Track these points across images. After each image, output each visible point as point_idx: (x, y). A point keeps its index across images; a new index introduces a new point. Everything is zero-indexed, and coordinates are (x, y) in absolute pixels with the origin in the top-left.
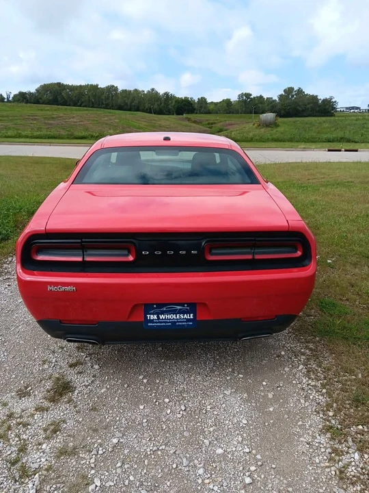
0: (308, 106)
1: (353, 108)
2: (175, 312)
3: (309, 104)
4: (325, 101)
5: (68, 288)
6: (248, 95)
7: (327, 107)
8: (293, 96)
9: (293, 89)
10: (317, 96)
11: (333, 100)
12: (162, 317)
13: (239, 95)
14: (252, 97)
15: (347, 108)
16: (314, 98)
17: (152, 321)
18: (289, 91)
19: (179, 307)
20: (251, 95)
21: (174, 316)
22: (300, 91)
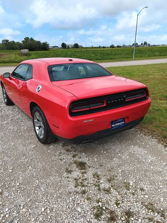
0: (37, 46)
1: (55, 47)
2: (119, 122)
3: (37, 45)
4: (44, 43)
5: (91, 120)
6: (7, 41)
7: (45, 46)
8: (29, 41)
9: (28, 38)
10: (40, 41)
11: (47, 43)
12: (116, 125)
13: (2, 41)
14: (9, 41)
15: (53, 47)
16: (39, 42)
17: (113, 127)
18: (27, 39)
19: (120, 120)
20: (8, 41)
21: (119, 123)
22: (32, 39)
***
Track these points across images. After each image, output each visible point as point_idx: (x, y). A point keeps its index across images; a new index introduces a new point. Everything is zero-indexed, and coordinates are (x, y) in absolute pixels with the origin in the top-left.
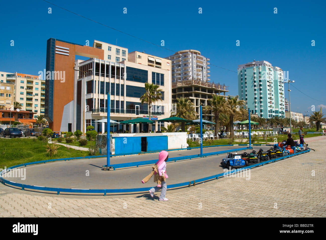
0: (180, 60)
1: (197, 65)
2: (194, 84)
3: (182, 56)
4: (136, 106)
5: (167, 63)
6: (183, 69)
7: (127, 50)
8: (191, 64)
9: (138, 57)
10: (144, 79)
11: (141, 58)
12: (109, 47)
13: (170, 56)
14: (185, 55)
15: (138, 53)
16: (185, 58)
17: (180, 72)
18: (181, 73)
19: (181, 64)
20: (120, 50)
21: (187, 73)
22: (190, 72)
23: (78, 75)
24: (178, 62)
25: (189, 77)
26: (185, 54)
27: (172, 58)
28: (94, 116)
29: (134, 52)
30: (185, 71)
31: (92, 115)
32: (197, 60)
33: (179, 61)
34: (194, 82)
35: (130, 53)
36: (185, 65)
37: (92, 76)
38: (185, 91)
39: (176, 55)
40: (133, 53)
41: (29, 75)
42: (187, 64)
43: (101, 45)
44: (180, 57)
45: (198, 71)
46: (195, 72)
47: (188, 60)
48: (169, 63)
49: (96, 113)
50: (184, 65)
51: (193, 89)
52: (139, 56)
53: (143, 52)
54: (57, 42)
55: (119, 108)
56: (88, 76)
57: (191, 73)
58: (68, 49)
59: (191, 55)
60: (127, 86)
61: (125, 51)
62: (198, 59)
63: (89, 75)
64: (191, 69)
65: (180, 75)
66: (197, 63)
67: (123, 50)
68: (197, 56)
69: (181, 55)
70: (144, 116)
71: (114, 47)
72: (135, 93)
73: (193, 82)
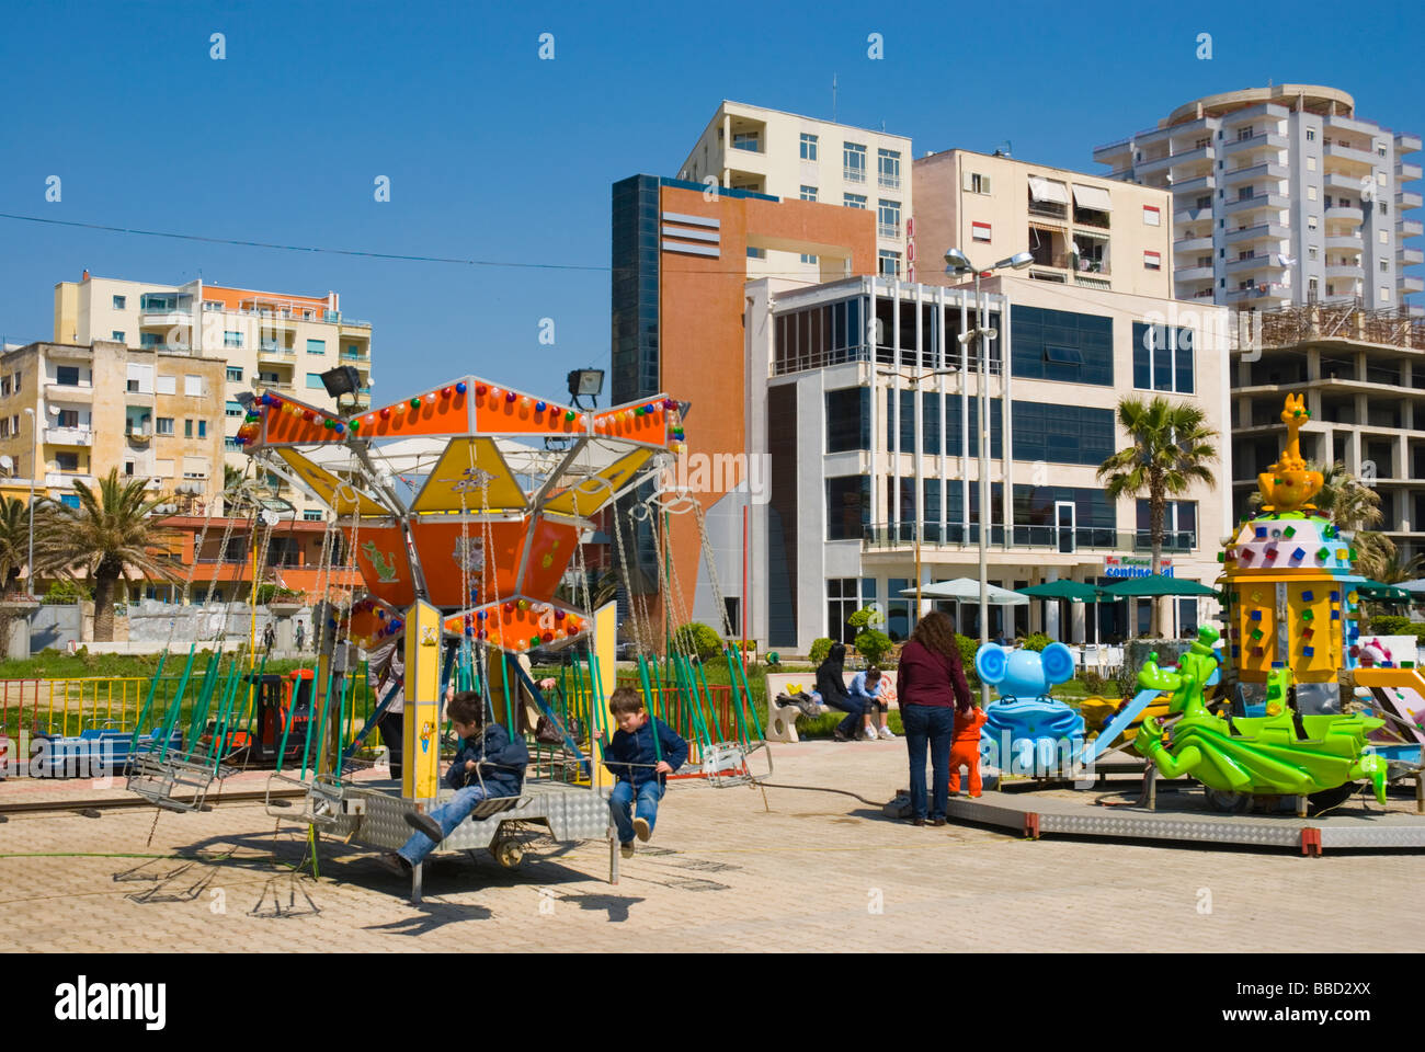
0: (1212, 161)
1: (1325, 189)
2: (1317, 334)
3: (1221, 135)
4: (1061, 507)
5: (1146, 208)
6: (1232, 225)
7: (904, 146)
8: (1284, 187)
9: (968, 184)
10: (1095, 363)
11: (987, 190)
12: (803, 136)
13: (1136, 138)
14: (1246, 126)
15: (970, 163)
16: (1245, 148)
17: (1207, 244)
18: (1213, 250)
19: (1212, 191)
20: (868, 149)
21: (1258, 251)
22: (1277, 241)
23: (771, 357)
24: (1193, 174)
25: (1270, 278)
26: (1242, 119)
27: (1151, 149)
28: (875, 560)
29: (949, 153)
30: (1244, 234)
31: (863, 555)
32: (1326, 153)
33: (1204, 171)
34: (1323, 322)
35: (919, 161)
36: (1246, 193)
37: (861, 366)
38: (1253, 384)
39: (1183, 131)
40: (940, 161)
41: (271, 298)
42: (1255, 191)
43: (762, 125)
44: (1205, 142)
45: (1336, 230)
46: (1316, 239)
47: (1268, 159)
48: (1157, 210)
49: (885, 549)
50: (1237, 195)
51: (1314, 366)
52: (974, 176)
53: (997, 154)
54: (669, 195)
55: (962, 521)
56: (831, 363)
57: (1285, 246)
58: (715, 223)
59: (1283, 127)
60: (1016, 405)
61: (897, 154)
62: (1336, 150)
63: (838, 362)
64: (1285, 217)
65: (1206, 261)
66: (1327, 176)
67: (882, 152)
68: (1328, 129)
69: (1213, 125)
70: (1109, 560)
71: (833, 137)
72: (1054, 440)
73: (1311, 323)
***
Work to complete: Where the data above reaches the line holding "5: (167, 63)", begin printing, and stop after the line holding "72: (135, 93)". Each line must be reproduced exactly, with nothing else added.

Result of this task:
5: (167, 63)
6: (183, 69)
7: (127, 50)
8: (191, 64)
9: (138, 57)
10: (144, 79)
11: (141, 58)
12: (109, 47)
13: (170, 56)
14: (185, 55)
15: (138, 53)
16: (185, 58)
17: (180, 72)
18: (181, 73)
19: (181, 64)
20: (120, 50)
21: (187, 73)
22: (190, 72)
23: (78, 75)
24: (178, 62)
25: (189, 77)
26: (185, 54)
27: (172, 58)
28: (94, 116)
29: (134, 52)
30: (185, 71)
31: (92, 115)
32: (197, 60)
33: (179, 61)
34: (194, 82)
35: (130, 53)
36: (185, 65)
37: (92, 76)
38: (185, 91)
39: (176, 55)
40: (133, 53)
41: (29, 75)
42: (187, 64)
43: (101, 45)
44: (180, 57)
45: (198, 71)
46: (195, 72)
47: (188, 60)
48: (169, 63)
49: (96, 113)
50: (184, 65)
51: (193, 89)
52: (139, 56)
53: (143, 52)
54: (57, 42)
55: (119, 108)
56: (88, 76)
57: (191, 73)
58: (68, 49)
59: (191, 55)
60: (127, 86)
61: (125, 51)
62: (198, 59)
63: (89, 75)
64: (191, 69)
65: (180, 75)
66: (197, 63)
67: (123, 50)
68: (197, 56)
69: (181, 55)
70: (144, 116)
71: (114, 47)
72: (135, 93)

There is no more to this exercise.